WORK INSTRUCTION 1: Write out the interview on Balinese food from "In the introduction" to "integration in general?".
WORK INSTRUCTION 2: Continue the interview on Balinese food from its last sentence.
(PASSAGE TO READ Opens)
By Eleanor Carrano
In an interview with Phi Beta Kappa member Vivienne Kruger, I was privileged to glimpse inside the fragrant, nuanced world of Balinese cuisine and food culture as brought to life in Kruger’s new book Balinese Food: The Traditional Cuisine & Food Culture of Bali (Tuttle Publishing, 2014). Kruger hails from New York City and is a social historian with an MA, M.Phil., and Ph.D. in American history from Columbia University. Her now twenty-year-old love affair with the island of Bali began accidentally (more providentially, from the faith-filled Balinese perspective), when she visited Jakarta on the island of Java during a 1993 vacation. Kruger participated in an overland tour of Java and then a spontaneous boat trip to neighboring Bali, where she was first struck by what she terms the iconic “Balinese smile.” Kruger has returned to Bali every year since 1993 and spent two years there from 2007 to 2008. Kruger has produced a monthly food column for the Bali Advertiser, the largest Balinese expat newspaper, and has shared her expertise as a television program research consultant and travel article writer.
In the introduction to your book, you say that “We, as curious Westerners, can only gape in awe as we struggle to learn how to eat and make food offerings on the island of the gods.” The idea that everything–including cooking–can be an act of praise must truly elevate any cuisine. Do you think that the integration of food and religion is something Western culture has lost and can return to? Can you comment on the importance of this integration in general?
KRUGER: We, as curious Westerners, can only gape in awe as we struggle to learn how to eat and make food offerings on the island of the gods. I have enjoyed an incredible, decades-long literary, spiritual, and cultural love affair with the gorgeous volcanic island where the gods live—and the people smile from their hearts and cook from their souls. Food and religion are synonymous on Bali—an island often referred to as the sacrosanct, pristine, morning of the world. To cook is to pray: nothing takes place in Bali without the involvement of the gods. The less complicated, less expensive village foods cooked by the wife for her family every day are largely made for secular purposes to feed the family (but tiny portions must still be offered to the gods first). When purchasing any food, the Balinese will first think about the gods. When the Balinese purchase small colorful, rice cake sweets (jaja), their first thought when shopping is, “What do I need for a ceremony?” Their second concern is what foods they love to eat, because they will be consuming it after the festivities (to avoid wasting the food, and food money, by choosing sweets they dislike). A tertiary, but important consideration: can we afford this type of thing?
(PASSAGE TO READ Closes)
(GIVEN INFORMATION Opens)
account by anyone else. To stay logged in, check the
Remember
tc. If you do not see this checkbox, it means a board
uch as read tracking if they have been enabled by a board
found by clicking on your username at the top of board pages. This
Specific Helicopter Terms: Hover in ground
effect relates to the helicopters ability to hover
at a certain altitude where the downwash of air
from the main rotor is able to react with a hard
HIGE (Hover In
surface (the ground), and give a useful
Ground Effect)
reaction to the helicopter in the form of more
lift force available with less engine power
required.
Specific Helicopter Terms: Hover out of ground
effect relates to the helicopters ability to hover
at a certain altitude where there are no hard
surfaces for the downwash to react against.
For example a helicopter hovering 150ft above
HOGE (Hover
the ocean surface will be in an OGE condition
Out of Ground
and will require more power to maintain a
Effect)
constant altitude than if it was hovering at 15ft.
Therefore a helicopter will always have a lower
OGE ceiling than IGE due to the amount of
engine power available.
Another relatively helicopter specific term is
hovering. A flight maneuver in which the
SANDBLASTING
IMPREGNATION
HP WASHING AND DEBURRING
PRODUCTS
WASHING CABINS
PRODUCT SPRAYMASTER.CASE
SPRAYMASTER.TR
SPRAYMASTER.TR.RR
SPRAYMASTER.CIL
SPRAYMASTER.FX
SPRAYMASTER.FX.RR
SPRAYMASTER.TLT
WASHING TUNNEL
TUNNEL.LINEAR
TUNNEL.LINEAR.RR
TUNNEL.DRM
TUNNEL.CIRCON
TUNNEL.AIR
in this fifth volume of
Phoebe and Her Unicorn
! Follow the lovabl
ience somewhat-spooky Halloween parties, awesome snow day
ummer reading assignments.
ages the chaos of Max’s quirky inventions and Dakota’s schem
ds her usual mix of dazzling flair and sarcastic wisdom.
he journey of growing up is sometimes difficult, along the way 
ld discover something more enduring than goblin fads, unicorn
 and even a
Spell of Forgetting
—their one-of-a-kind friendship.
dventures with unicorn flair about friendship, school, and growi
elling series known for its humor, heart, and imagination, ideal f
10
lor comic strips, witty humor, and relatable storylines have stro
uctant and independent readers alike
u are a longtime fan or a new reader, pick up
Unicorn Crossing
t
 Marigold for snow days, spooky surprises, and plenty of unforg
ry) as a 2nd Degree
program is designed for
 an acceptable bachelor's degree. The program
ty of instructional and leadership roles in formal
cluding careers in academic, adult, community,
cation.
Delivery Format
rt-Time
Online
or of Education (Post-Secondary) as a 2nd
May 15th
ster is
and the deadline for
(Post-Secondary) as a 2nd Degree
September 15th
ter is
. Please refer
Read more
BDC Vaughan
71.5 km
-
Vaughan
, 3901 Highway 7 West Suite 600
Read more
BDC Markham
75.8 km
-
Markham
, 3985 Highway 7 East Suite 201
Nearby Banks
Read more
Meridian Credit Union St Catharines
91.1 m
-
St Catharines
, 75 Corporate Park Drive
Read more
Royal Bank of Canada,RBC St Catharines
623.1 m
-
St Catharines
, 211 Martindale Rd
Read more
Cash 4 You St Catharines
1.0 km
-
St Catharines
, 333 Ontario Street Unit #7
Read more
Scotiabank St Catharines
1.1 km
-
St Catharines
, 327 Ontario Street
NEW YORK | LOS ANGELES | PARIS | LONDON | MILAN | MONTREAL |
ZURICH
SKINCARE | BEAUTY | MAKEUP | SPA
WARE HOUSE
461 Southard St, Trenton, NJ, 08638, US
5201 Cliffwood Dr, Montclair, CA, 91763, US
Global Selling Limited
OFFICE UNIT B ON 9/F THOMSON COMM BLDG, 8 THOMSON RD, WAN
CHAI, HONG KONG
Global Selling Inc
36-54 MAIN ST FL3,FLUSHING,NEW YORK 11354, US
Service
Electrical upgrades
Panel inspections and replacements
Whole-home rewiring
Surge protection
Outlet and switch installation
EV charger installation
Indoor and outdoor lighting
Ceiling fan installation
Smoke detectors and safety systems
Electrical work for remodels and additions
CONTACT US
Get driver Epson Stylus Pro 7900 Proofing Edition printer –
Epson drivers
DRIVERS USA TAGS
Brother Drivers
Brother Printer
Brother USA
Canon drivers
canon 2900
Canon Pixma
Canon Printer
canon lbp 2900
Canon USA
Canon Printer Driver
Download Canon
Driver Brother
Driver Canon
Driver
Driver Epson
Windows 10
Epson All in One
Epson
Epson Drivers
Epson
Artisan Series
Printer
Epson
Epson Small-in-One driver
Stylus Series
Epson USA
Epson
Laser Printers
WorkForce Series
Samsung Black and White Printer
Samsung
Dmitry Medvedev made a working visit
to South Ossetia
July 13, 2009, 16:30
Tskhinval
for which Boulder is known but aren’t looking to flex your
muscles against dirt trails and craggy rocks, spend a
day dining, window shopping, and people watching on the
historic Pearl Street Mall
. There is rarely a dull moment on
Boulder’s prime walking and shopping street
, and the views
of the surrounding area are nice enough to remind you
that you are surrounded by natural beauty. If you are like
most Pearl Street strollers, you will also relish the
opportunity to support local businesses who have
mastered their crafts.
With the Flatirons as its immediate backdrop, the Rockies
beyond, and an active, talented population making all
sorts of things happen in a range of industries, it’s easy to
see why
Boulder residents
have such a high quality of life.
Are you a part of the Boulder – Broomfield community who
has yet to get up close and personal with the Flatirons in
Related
(GIVEN INFORMATION Closes)
TASK OUTPUT 1:
In the introduction to your book, you say that “We, as curious Westerners, can only gape in awe as we struggle to learn how to eat and make food offerings on the island of the gods.” The idea that everything–including cooking–can be an act of praise must truly elevate any cuisine. Do you think that the integration of food and religion is something Western culture has lost and can return to? Can you comment on the importance of this integration in general?

TASK OUTPUT 2:
The Balinese love meat, but pork, beef, and chicken are still very expensive food commodities on Bali, and are mainly reserved for special ritual occasions. The Balinese usually feast on pork during ceremonial festivities—it is truly the preferred “food of the gods.” The Balinese consume very little meat in everyday life, usually adding a few tiny morsels of chicken or fish to their basic dish of rice for ordinary meals. Well-born, first-caste, high status Brahman priests, called pedandas, are not allowed to eat meat at all (cow, bulls, or pork); they also cannot consume food from street sellers or in the market, drink alcohol, or taste consecrated food offerings destined for the gods. (The pedanda are also not allowed to eat the offerings once a temple ceremony finishes—the people always bring the offerings home to eat.) Once ordained, Bali’s high priests can only eat vegetarian food: vegetables (sayur), rice (nasi), and water. It is not possible to eat eggs, beef, pork, chicken, duck, or Masako (a popular chicken bouillon flavoring). No coffee, tea, or milk—only water.
You say that Balinese cooking is at its best when prepared for “life cycle rituals,” such as weddings and cremations. Tooth filings are another. Could you explain this custom and its significance?
KRUGER: The toothfiling ceremony (typically done at puberty or during adolescence) is one of the most central spiritual and religious obligations in Balinese Hindu life. The goal of the ritual toothfiling (potong gigi) ceremony is to eliminate, control, or reduce the Sad Ripu—the six deadly sins or negative vices (jealousy, anger, confusion, drunkenness, greed, and desire). This critical ceremony also renders the recipient calmer, more mature, and more emotionally composed. This is accomplished by filing down and flattening the six upper, animal-like teeth—the two canines and four incisors. The toothfiling ceremony is a potentially dangerous undertaking, sometimes resulting in the death of the participant. Bad or jealous people can steal the tooth filings and use them to perform black magic against the individual. To prevent this, parents usually go to the priest and obtain a protective amulet for their child.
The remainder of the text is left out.